**Records for the task:**
---
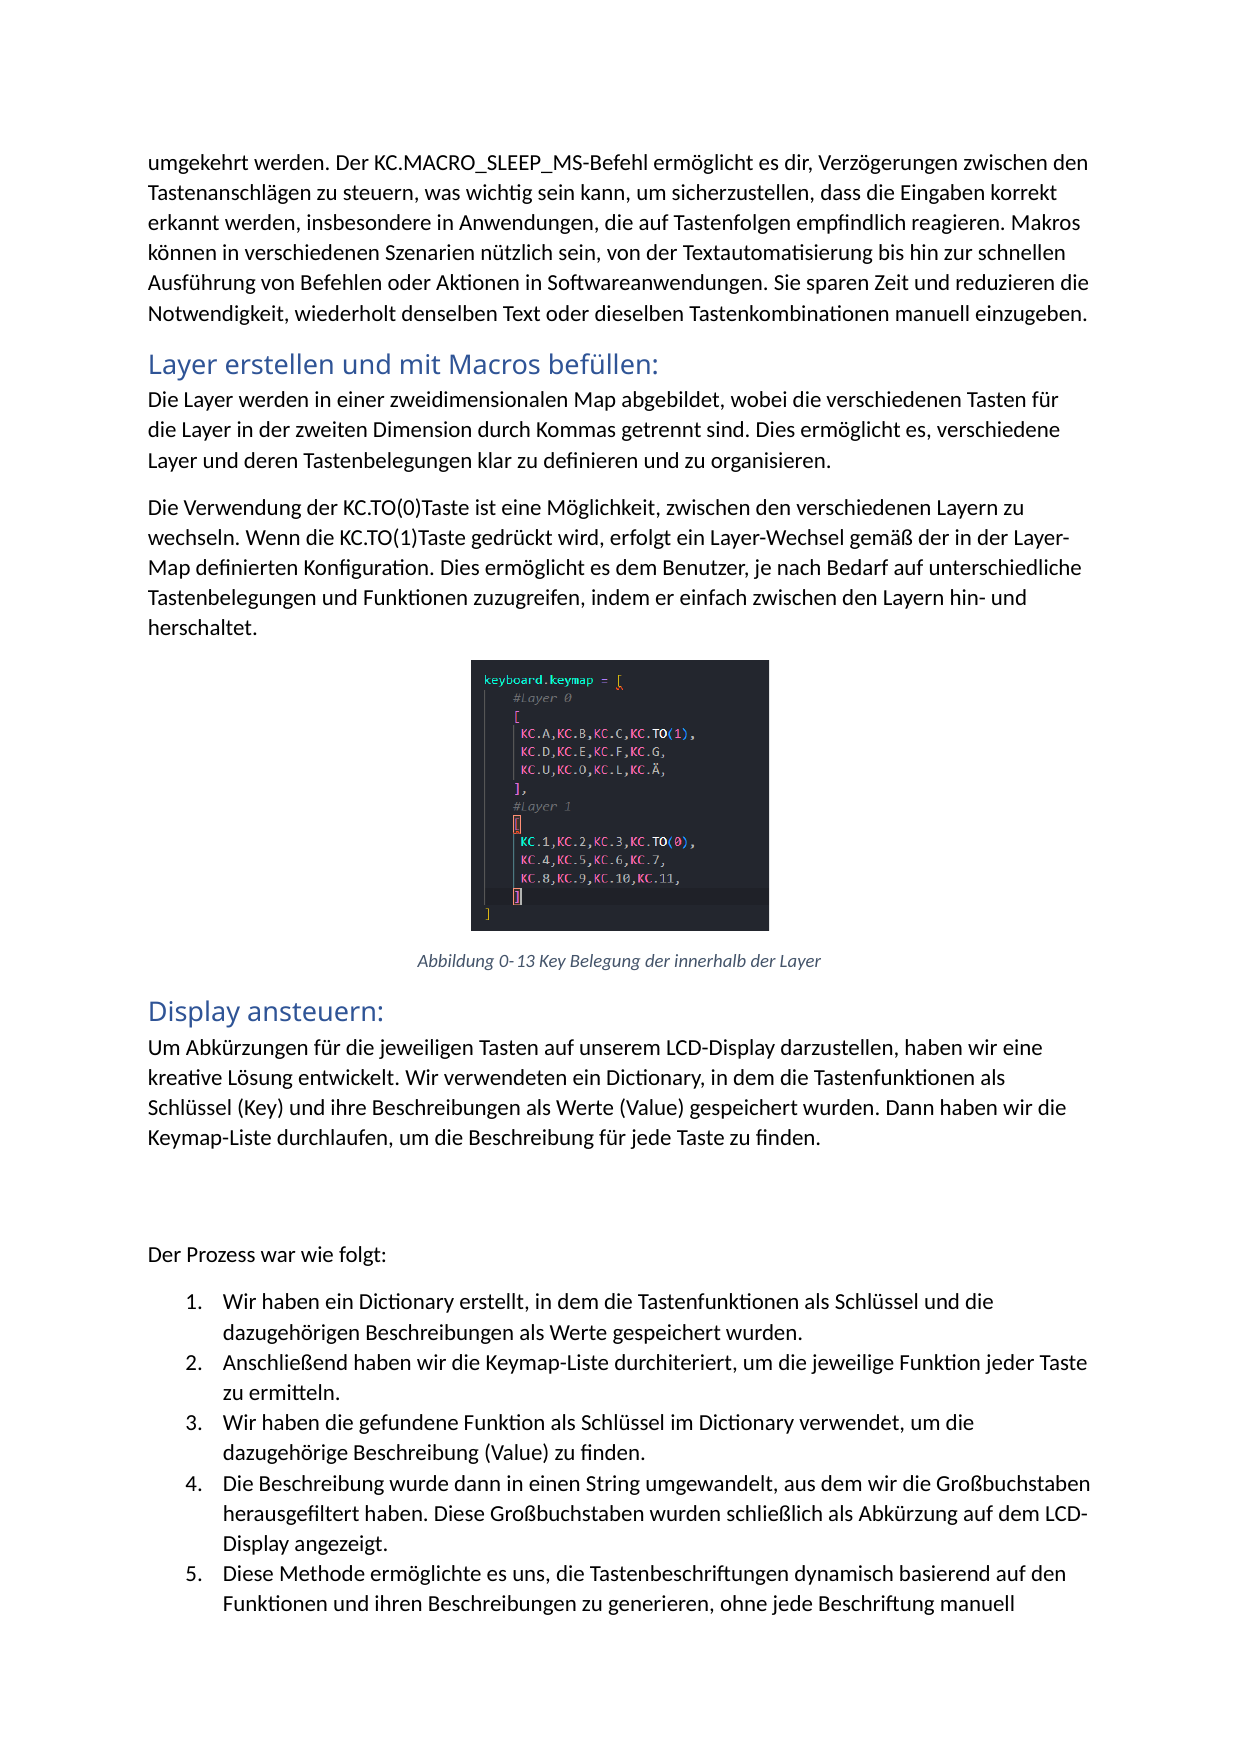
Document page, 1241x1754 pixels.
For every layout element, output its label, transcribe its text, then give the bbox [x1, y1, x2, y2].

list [185, 1559, 1093, 1618]
text Die Verwendung der KC.TO(0)Taste ist eine Möglichkeit, zwischen den verschiedenen Layern zu wechseln. Wenn die KC.TO(1)Taste gedrückt wird, erfolgt ein Layer-Wechsel gemäß der in der Layer-Map definierten Konfiguration. Dies ermöglicht es dem Benutzer, je nach Bedarf auf unterschiedliche Tastenbelegungen und Funktionen zuzugreifen, indem er einfach zwischen den Layern hin- und herschaltet. [148, 493, 1093, 641]
list Die Beschreibung wurde dann in einen String umgewandelt, aus dem wir die Großbuchstaben herausgefiltert haben. Diese Großbuchstaben wurden schließlich als Abkürzung auf dem LCD-Display angezeigt. [185, 1469, 1093, 1557]
subtitle Display ansteuern: [148, 993, 1093, 1030]
picture [471, 660, 770, 931]
list Wir haben die gefundene Funktion als Schlüssel im Dictionary verwendet, um die dazugehörige Beschreibung (Value) zu finden. [185, 1408, 1093, 1467]
text Abbildung - Key Belegung der innerhalb der Layer [148, 949, 1093, 972]
text Die Layer werden in einer zweidimensionalen Map abgebildet, wobei die verschiedenen Tasten für die Layer in der zweiten Dimension durch Kommas getrennt sind. Dies ermöglicht es, verschiedene Layer und deren Tastenbelegungen klar zu definieren und zu organisieren. [148, 385, 1093, 474]
text Um Abkürzungen für die jeweiligen Tasten auf unserem LCD-Display darzustellen, haben wir eine kreative Lösung entwickelt. Wir verwendeten ein Dictionary, in dem die Tastenfunktionen als Schlüssel (Key) und ihre Beschreibungen als Werte (Value) gespeichert wurden. Dann haben wir die Keymap-Liste durchlaufen, um die Beschreibung für jede Taste zu finden. [148, 1033, 1093, 1151]
list Anschließend haben wir die Keymap-Liste durchiteriert, um die jeweilige Funktion jeder Taste zu ermitteln. [185, 1348, 1093, 1406]
list Wir haben ein Dictionary erstellt, in dem die Tastenfunktionen als Schlüssel und die dazugehörigen Beschreibungen als Werte gespeichert wurden. [185, 1287, 1093, 1346]
text Der Prozess war wie folgt: [148, 1241, 1093, 1269]
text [148, 148, 1093, 327]
subtitle Layer erstellen und mit Macros befüllen: [148, 346, 1093, 382]
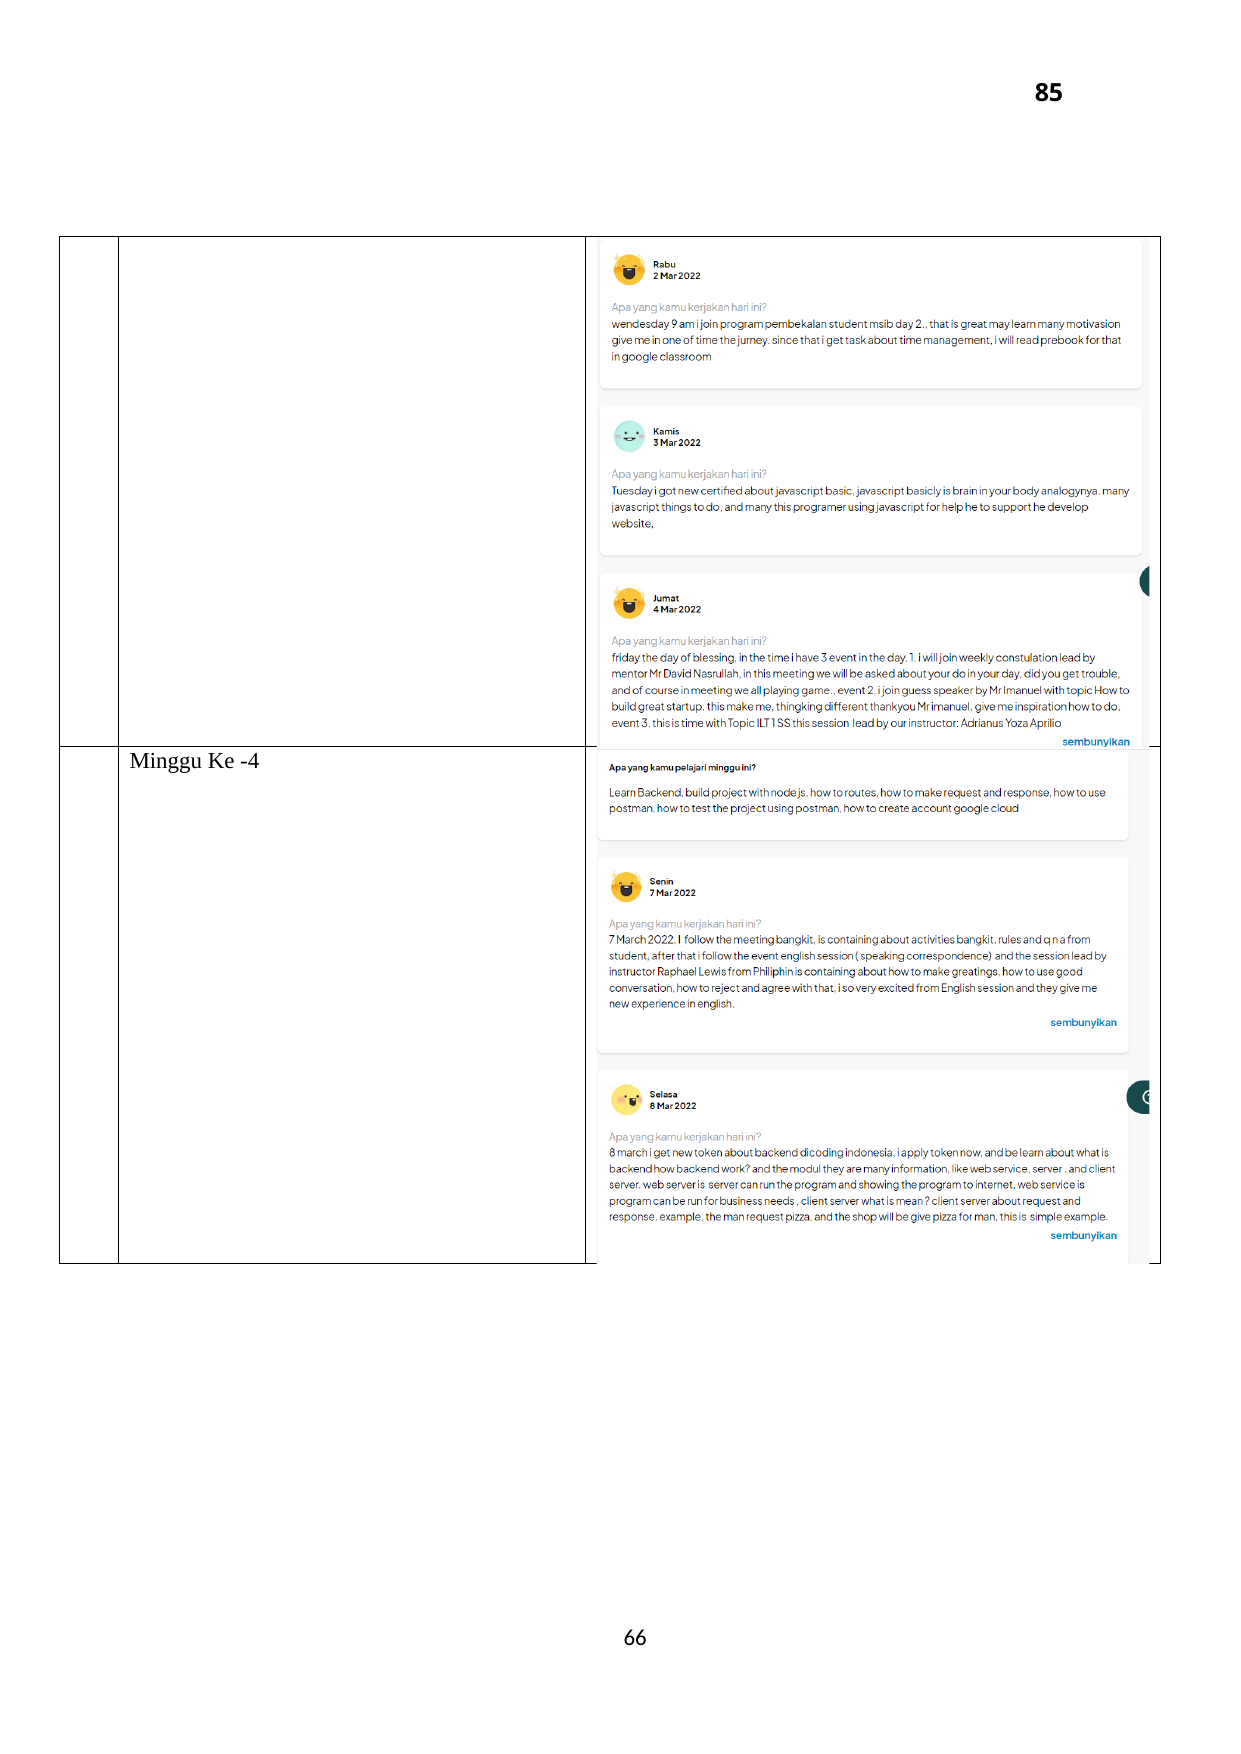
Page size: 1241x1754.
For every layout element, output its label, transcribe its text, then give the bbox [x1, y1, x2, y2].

table_cell [119, 237, 585, 746]
picture [596, 237, 1150, 1264]
table_cell [60, 747, 118, 1263]
table_cell Minggu Ke -4 [119, 747, 585, 1263]
table_cell [1150, 747, 1160, 1263]
table_cell [586, 237, 596, 746]
table_cell [586, 747, 596, 1263]
table_cell [60, 237, 118, 746]
table_cell [1150, 237, 1160, 746]
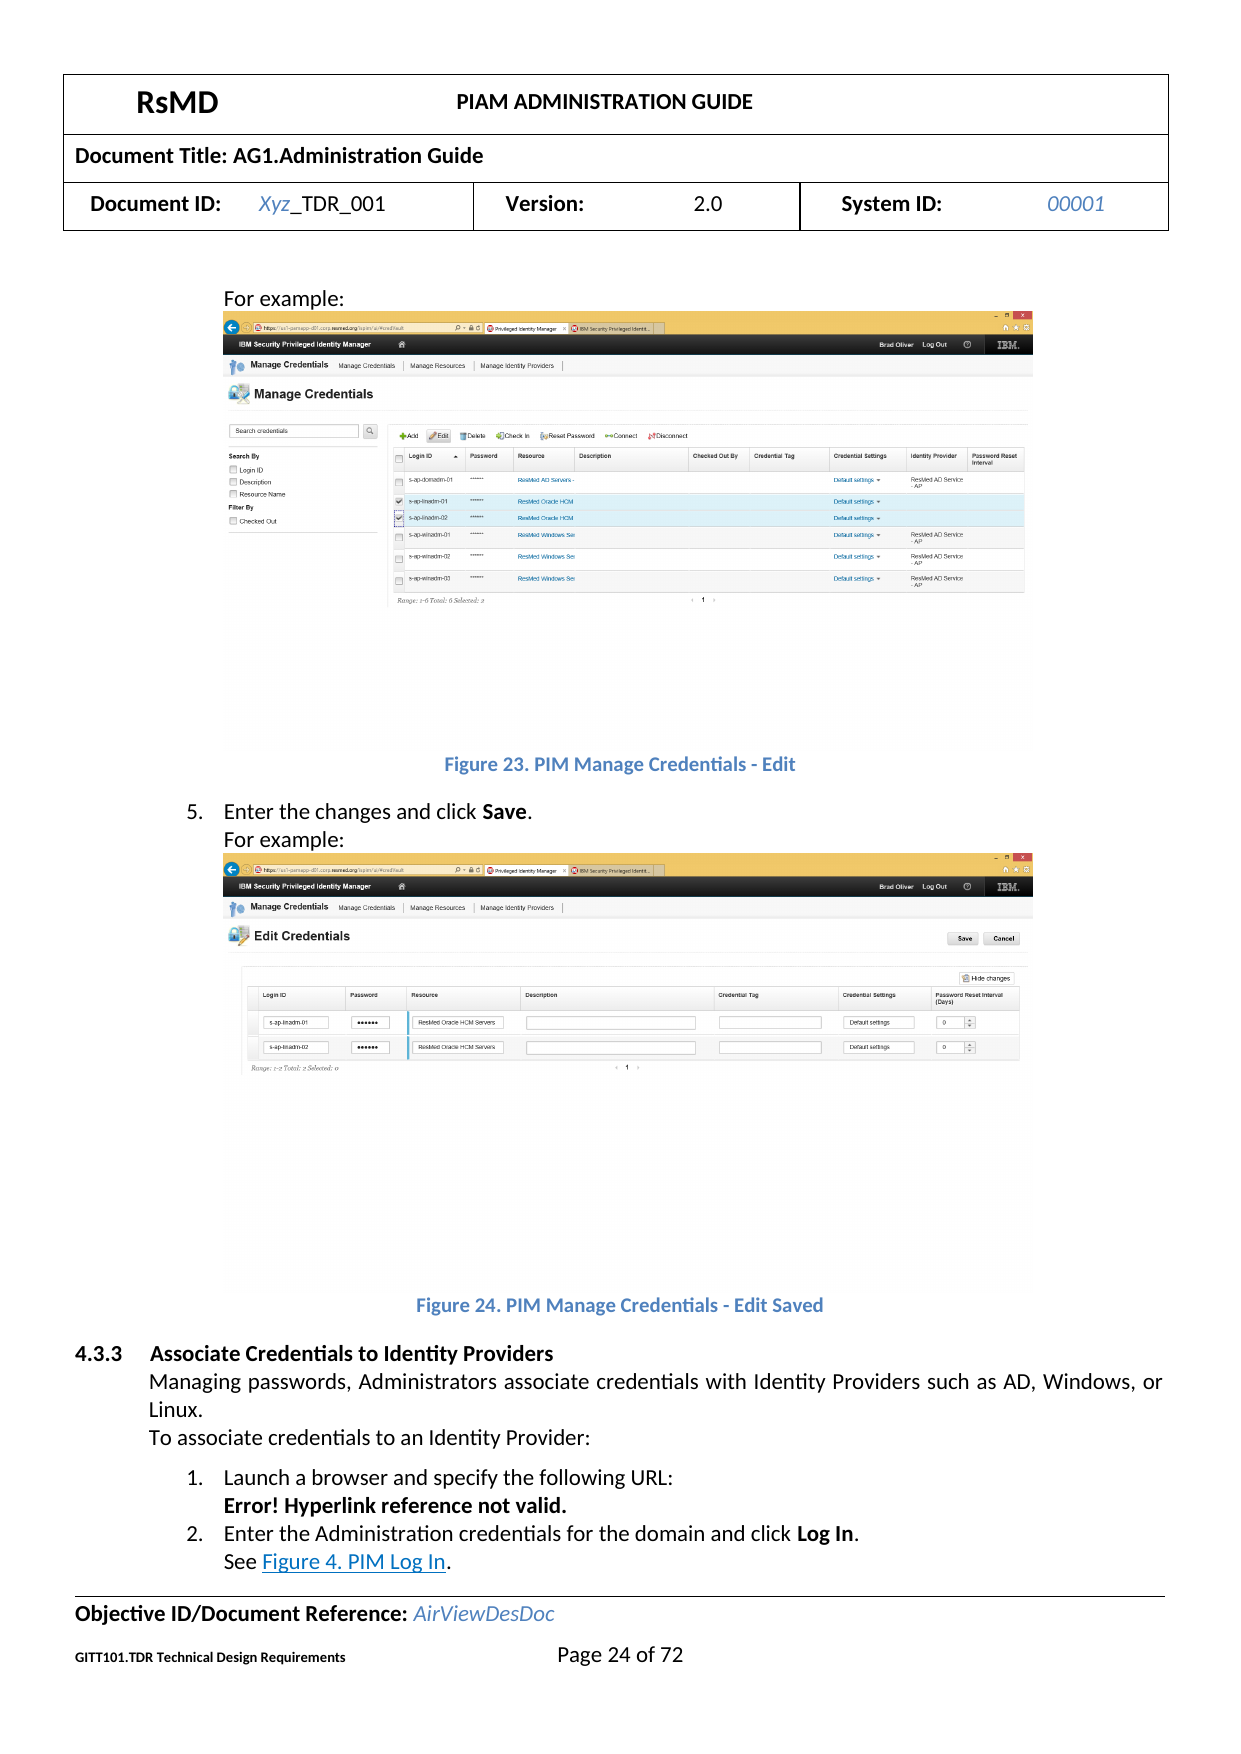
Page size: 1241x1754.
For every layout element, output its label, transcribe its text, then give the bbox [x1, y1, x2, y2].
---
**Work to complete:**
What you give back should be the full material above, retyped exactly, with every image removed.

**Reply:**
Document page, 1241x1754 pixels.
For every layout element, output its label, transcribe its text, then give the bbox [x1, y1, x2, y2].

list [185, 1559, 1093, 1618]
text Die Verwendung der KC.TO(0)Taste ist eine Möglichkeit, zwischen den verschiedenen Layern zu wechseln. Wenn die KC.TO(1)Taste gedrückt wird, erfolgt ein Layer-Wechsel gemäß der in der Layer-Map definierten Konfiguration. Dies ermöglicht es dem Benutzer, je nach Bedarf auf unterschiedliche Tastenbelegungen und Funktionen zuzugreifen, indem er einfach zwischen den Layern hin- und herschaltet. [148, 493, 1093, 641]
list Die Beschreibung wurde dann in einen String umgewandelt, aus dem wir die Großbuchstaben herausgefiltert haben. Diese Großbuchstaben wurden schließlich als Abkürzung auf dem LCD-Display angezeigt. [185, 1469, 1093, 1557]
subtitle Display ansteuern: [148, 993, 1093, 1030]
picture [471, 660, 770, 931]
list Wir haben die gefundene Funktion als Schlüssel im Dictionary verwendet, um die dazugehörige Beschreibung (Value) zu finden. [185, 1408, 1093, 1467]
text Abbildung - Key Belegung der innerhalb der Layer [148, 949, 1093, 972]
text Die Layer werden in einer zweidimensionalen Map abgebildet, wobei die verschiedenen Tasten für die Layer in der zweiten Dimension durch Kommas getrennt sind. Dies ermöglicht es, verschiedene Layer und deren Tastenbelegungen klar zu definieren und zu organisieren. [148, 385, 1093, 474]
text Um Abkürzungen für die jeweiligen Tasten auf unserem LCD-Display darzustellen, haben wir eine kreative Lösung entwickelt. Wir verwendeten ein Dictionary, in dem die Tastenfunktionen als Schlüssel (Key) und ihre Beschreibungen als Werte (Value) gespeichert wurden. Dann haben wir die Keymap-Liste durchlaufen, um die Beschreibung für jede Taste zu finden. [148, 1033, 1093, 1151]
list Anschließend haben wir die Keymap-Liste durchiteriert, um die jeweilige Funktion jeder Taste zu ermitteln. [185, 1348, 1093, 1406]
list Wir haben ein Dictionary erstellt, in dem die Tastenfunktionen als Schlüssel und die dazugehörigen Beschreibungen als Werte gespeichert wurden. [185, 1287, 1093, 1346]
text Der Prozess war wie folgt: [148, 1241, 1093, 1269]
text [148, 148, 1093, 327]
subtitle Layer erstellen und mit Macros befüllen: [148, 346, 1093, 382]
Page size: 1241x1754.
For every layout element, output its label, transcribe its text, then give the bbox [x1, y1, x2, y2].

table_cell [119, 237, 585, 746]
picture [596, 237, 1150, 1264]
table_cell [60, 747, 118, 1263]
table_cell Minggu Ke -4 [119, 747, 585, 1263]
table_cell [1150, 747, 1160, 1263]
table_cell [586, 237, 596, 746]
table_cell [586, 747, 596, 1263]
table_cell [60, 237, 118, 746]
table_cell [1150, 237, 1160, 746]
Page size: 1241x1754.
For every layout element, output its label, transcribe its text, then give the bbox [x1, y1, x2, y2].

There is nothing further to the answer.